Mayfield is a town in Fulton County, New York, United States, northeast of Gloversville and Johnstown. The town contains a village also named Mayfield. The population of the town was 6,495 at the 2010 census.

History
The land that is now the town was part of the Mayfield Patent of 1770. The town was established in 1793 from the town of Caughnawaga in Montgomery County before the formation of Fulton County in 1838. It was one of the first three such towns formed. Part of Mayfield was taken in 1805 to form the town of Wells (now in Hamilton County). An additional part of Mayfield was added to Wells in 1812. Mayfield was reduced once again in 1842 to form the town of Perth. The early economy was based on lumber and leather production. The Oliver Rice House located on Old NY 30 was listed on the National Register of Historic Places in 1995.

Geography
According to the United States Census Bureau, the town has a total area of , of which  is land and , or 9.74%, is water. Mayfield is mostly within the Adirondack Park and is on the southwestern shore of Great Sacandaga Lake. New York State Route 30 is an important north-south highway in Mayfield. NY-30 intersects New York State Route 30A at Riceville. New York State Route 349 is an east-west highway in the southern part of the town. East-west highways New York State Route 29 and New York State Route 29A converge in the southern part of Mayfield, east of Vail Mills.

Demographics

As of the census of 2000, there were 6,432 people, 2,535 households, and 1,804 families residing in the town.  The population density was 110.1 people per square mile (42.5/km2).  There were 3,211 housing units at an average density of 55.0 per square mile (21.2/km2).  The racial makeup of the town was 97.99% White, 0.39% Black or African American, 0.22% Native American, 0.42% Asian, 0.47% from other races, and 0.51% from two or more races. Hispanic or Latino of any race were 0.87% of the population.

There were 2,535 households, out of which 32.7% had children under the age of 18 living with them, 55.7% were married couples living together, 10.3% had a female householder with no husband present, and 28.8% were non-families. 23.1% of all households were made up of individuals, and 10.8% had someone living alone who was 65 years of age or older.  The average household size was 2.53 and the average family size was 2.95.

In the town, the population was spread out, with 25.2% under the age of 18, 6.4% from 18 to 24, 28.2% from 25 to 44, 26.1% from 45 to 64, and 14.1% who were 65 years of age or older.  The median age was 39 years. For every 100 females, there were 98.2 males.  For every 100 females age 18 and over, there were 95.6 males.

::::::::::

According to the text on Mayfield, in what year was the town established? The lines that follow come from a different source than the text on Mayfield.

::::::::::

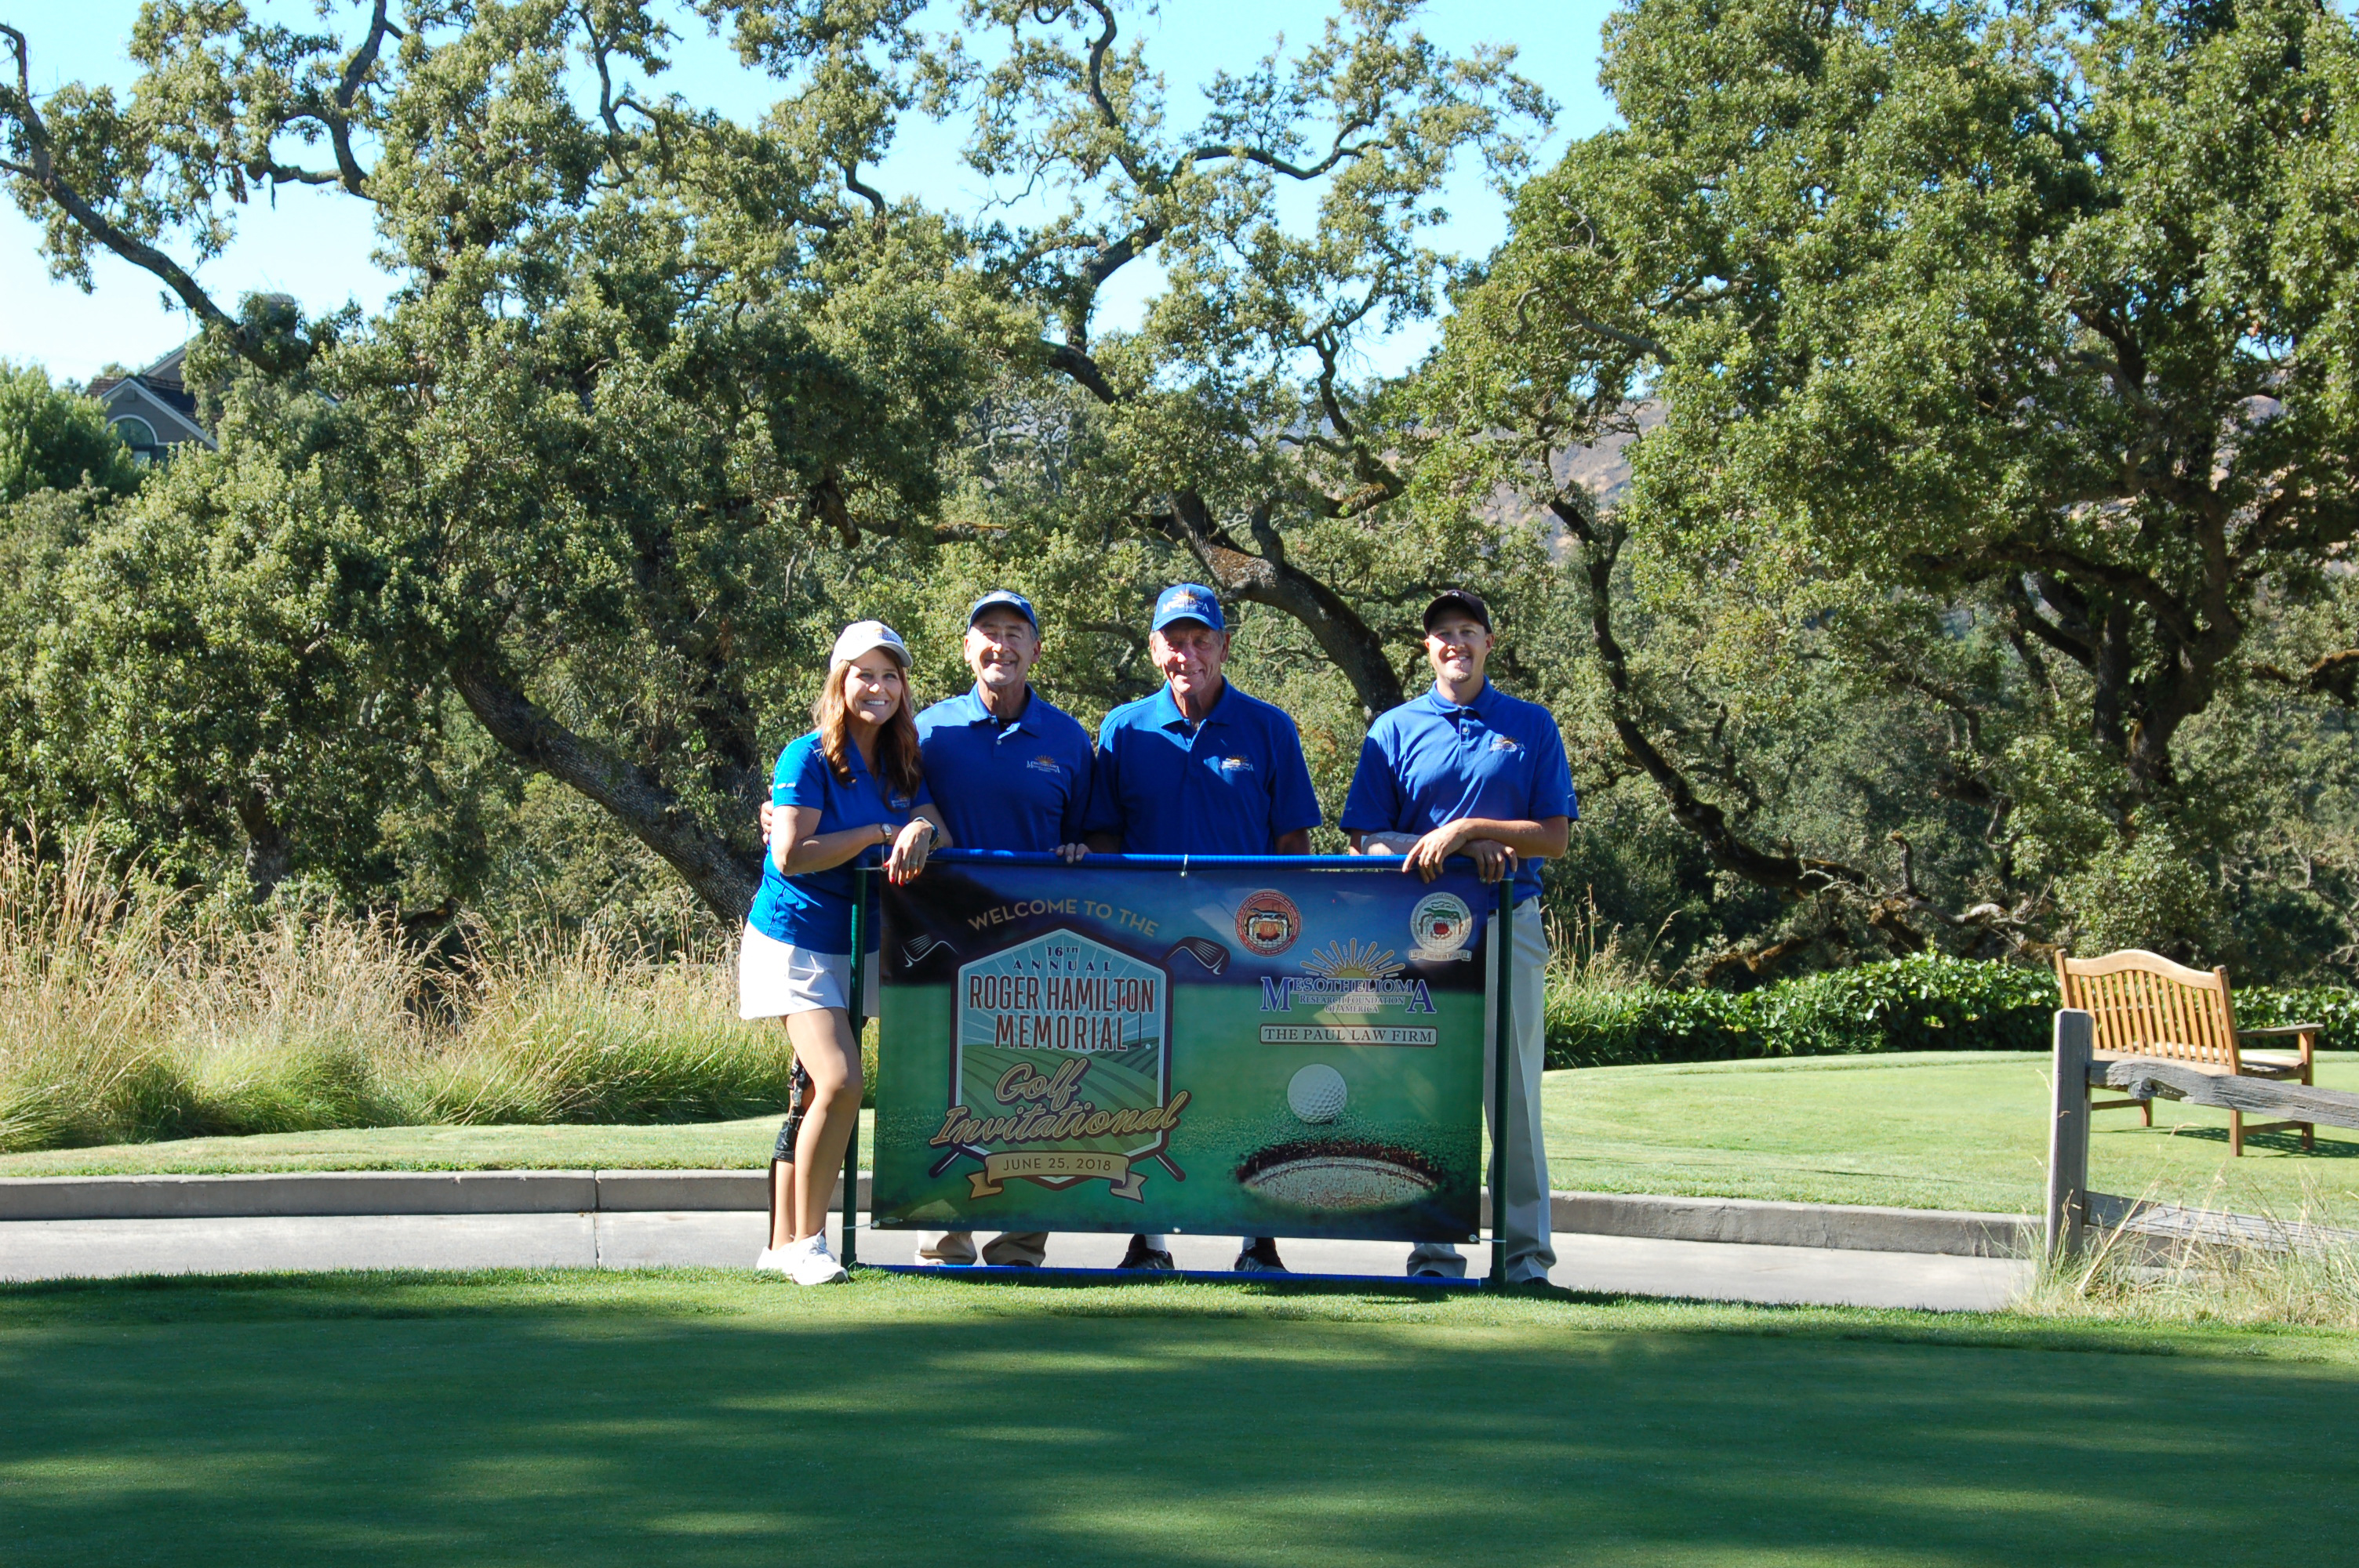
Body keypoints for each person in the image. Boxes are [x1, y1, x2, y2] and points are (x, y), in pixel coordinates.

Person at [1084, 583, 1321, 1272]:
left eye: (1201, 640)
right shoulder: (1123, 728)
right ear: (1156, 648)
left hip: (1247, 945)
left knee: (1246, 1085)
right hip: (1146, 941)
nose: (1188, 654)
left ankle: (1258, 1237)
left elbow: (1294, 842)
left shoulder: (1269, 727)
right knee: (1146, 1085)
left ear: (1223, 644)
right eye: (1174, 641)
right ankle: (1150, 1238)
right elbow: (1102, 838)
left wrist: (1283, 937)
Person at [1340, 589, 1574, 1284]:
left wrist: (1472, 830)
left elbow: (1553, 837)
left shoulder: (1529, 725)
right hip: (1417, 937)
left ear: (1489, 643)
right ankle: (1432, 1254)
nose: (1456, 644)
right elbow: (1362, 838)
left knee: (1516, 1098)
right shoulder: (1394, 729)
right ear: (1427, 648)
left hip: (1508, 925)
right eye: (1443, 634)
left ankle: (1524, 1259)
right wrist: (1442, 848)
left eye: (1468, 632)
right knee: (1422, 1095)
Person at [743, 620, 949, 1286]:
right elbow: (791, 854)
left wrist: (918, 823)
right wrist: (882, 829)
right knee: (839, 1081)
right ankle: (808, 1244)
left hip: (858, 948)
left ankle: (779, 1246)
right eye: (865, 674)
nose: (879, 688)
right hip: (795, 941)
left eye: (891, 676)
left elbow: (935, 825)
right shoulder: (803, 756)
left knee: (812, 1095)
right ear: (840, 681)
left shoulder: (901, 761)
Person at [909, 588, 1096, 1269]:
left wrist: (1082, 852)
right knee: (945, 1085)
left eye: (1016, 633)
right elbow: (874, 795)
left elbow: (1089, 837)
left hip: (1038, 950)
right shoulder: (927, 730)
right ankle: (944, 1239)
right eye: (988, 632)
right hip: (940, 940)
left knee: (1041, 1093)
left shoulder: (1070, 738)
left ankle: (1020, 1241)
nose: (1001, 645)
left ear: (1035, 650)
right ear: (967, 647)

::::::::::

## RESULT
1793